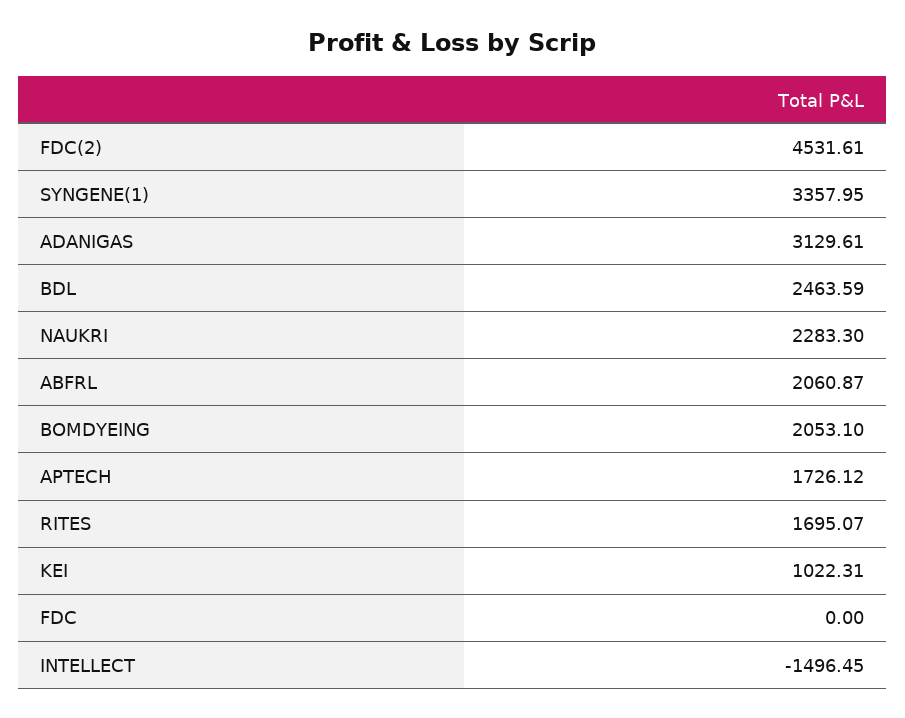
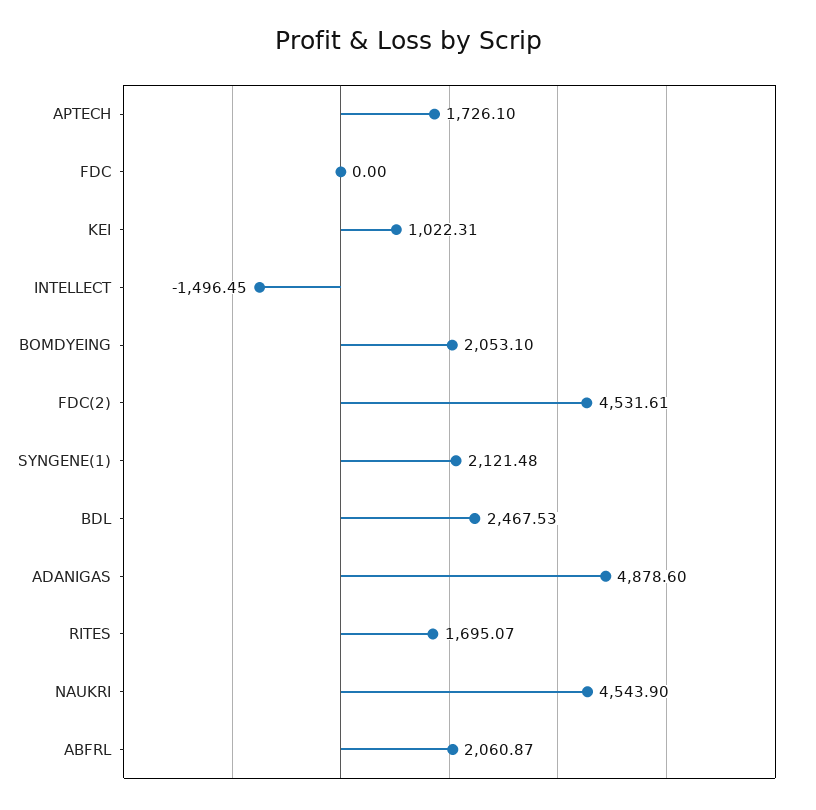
SYNGENE(1): 3357.95 -> 2121.48
ADANIGAS: 3129.61 -> 4878.6
BDL: 2463.59 -> 2467.53
NAUKRI: 2283.3 -> 4543.9
APTECH: 1726.12 -> 1726.1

* [Exercise prompt]
The line containing "ADANIGAS: 3129.61 -> 4878.6" and every line after it, through the end of the records, should be repeated exactly and alone.

* [Exercise solution]
ADANIGAS: 3129.61 -> 4878.6
BDL: 2463.59 -> 2467.53
NAUKRI: 2283.3 -> 4543.9
APTECH: 1726.12 -> 1726.1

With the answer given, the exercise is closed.